Update: 2024-06-06 Jump
The tale started with my experience submitting the R package minty
to CRAN. But I think it’s better to say something about the so called “Non-API calls conundrum”.
R has a set of C-level APIs so that we can use them to manipulate R objects with C (or any language that can call C, such as C++ or Rust). Those APIs are mostly C functions or macros (a.k.a. “entry points”) provided as header files in the R source code. Some of these C functions are documented in the Writing R Extensions manual.
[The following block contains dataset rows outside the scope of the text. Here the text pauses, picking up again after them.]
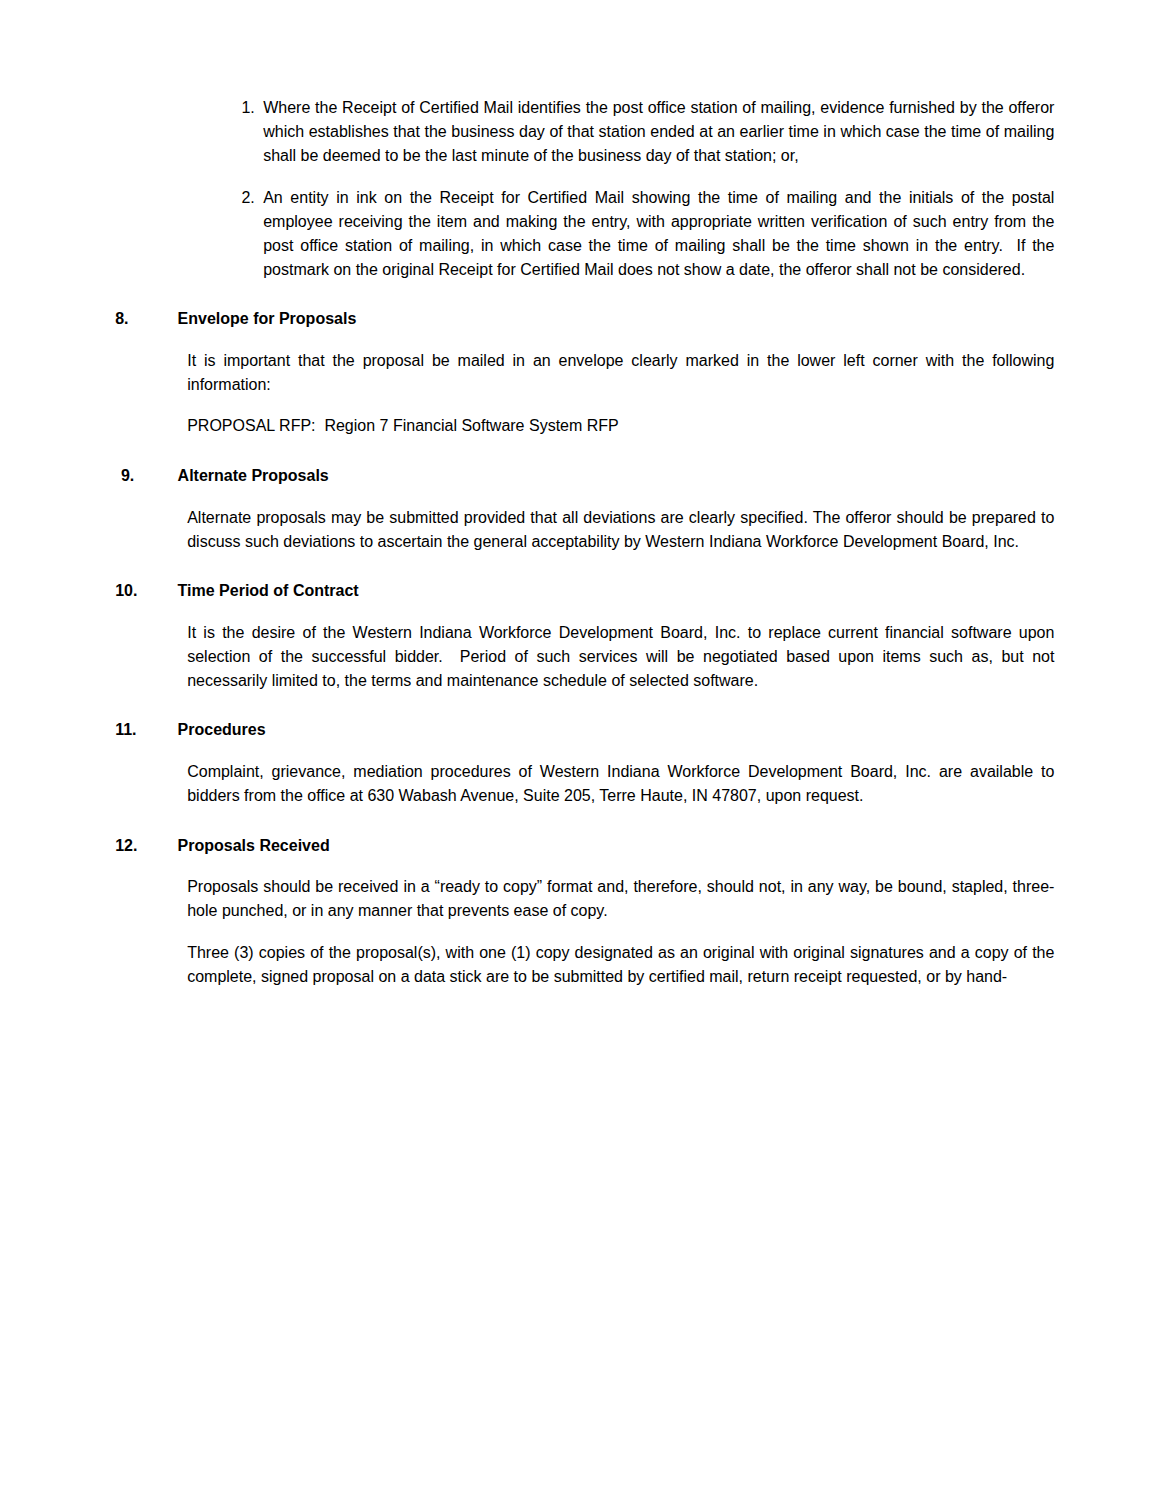Where the Receipt of Certified Mail identifies the post office station of mailing, evidence furnished by the offeror which establishes that the business day of that station ended at an earlier time in which case the time of mailing shall be deemed to be the last minute of the business day of that station; or,
An entity in ink on the Receipt for Certified Mail showing the time of mailing and the initials of the postal employee receiving the item and making the entry, with appropriate written verification of such entry from the post office station of mailing, in which case the time of mailing shall be the time shown in the entry. If the postmark on the original Receipt for Certified Mail does not show a date, the offeror shall not be considered.
8. Envelope for Proposals
It is important that the proposal be mailed in an envelope clearly marked in the lower left corner with the following information:
PROPOSAL RFP: Region 7 Financial Software System RFP
9. Alternate Proposals
Alternate proposals may be submitted provided that all deviations are clearly specified. The offeror should be prepared to discuss such deviations to ascertain the general acceptability by Western Indiana Workforce Development Board, Inc.
10. Time Period of Contract
It is the desire of the Western Indiana Workforce Development Board, Inc. to replace current financial software upon selection of the successful bidder. Period of such services will be negotiated based upon items such as, but not necessarily limited to, the terms and maintenance schedule of selected software.
11. Procedures
Complaint, grievance, mediation procedures of Western Indiana Workforce Development Board, Inc. are available to bidders from the office at 630 Wabash Avenue, Suite 205, Terre Haute, IN 47807, upon request.
12. Proposals Received
Proposals should be received in a “ready to copy” format and, therefore, should not, in any way, be bound, stapled, three-hole punched, or in any manner that prevents ease of copy.
Three (3) copies of the proposal(s), with one (1) copy designated as an original with original signatures and a copy of the complete, signed proposal on a data stick are to be submitted by certified mail, return receipt requested, or by hand-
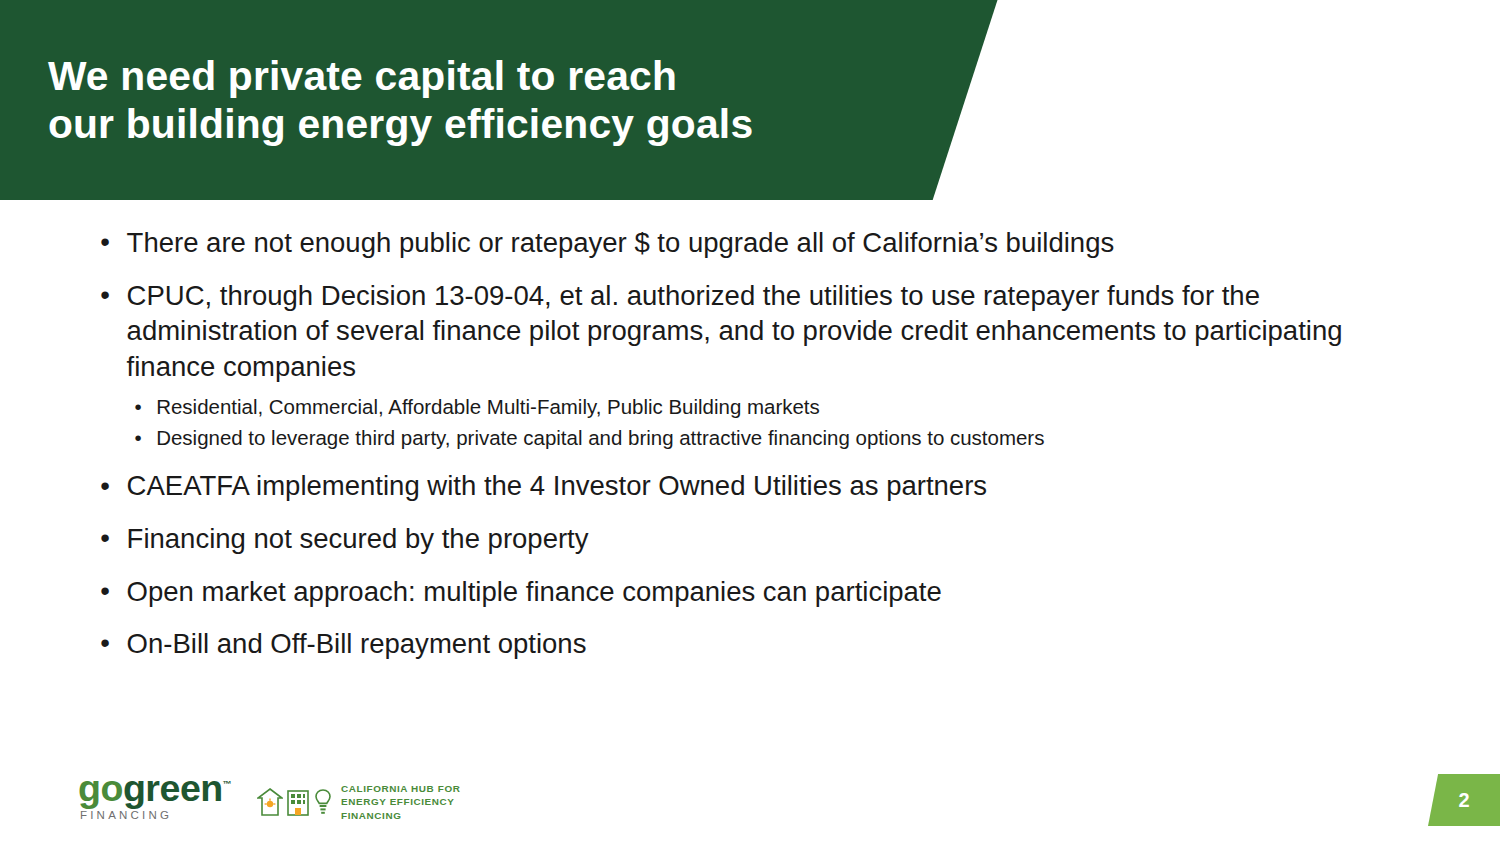We need private capital to reach
our building energy efficiency goals
There are not enough public or ratepayer $ to upgrade all of California’s buildings
CPUC, through Decision 13-09-04, et al. authorized the utilities to use ratepayer funds for the administration of several finance pilot programs, and to provide credit enhancements to participating finance companies
Residential, Commercial, Affordable Multi-Family, Public Building markets
Designed to leverage third party, private capital and bring attractive financing options to customers
CAEATFA implementing with the 4 Investor Owned Utilities as partners
Financing not secured by the property
Open market approach: multiple finance companies can participate
On-Bill and Off-Bill repayment options
go green™ FINANCING
California Hub for
Energy Efficiency
Financing
2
But most of them are just in the header files, especially Rinternals.h.
Now, we know that not all entry points provided in these header files are APIs. Using these “non-API” entry points are classified as “non-API calls”. The issue leads to a low-grade backlash earlier last month for two reasons.
First, many entry points have been flagged as “non API” entry points in the R source code retrospectively and that left a bad taste in some developers’ mouth because some widely used C functions are now non-API entry points.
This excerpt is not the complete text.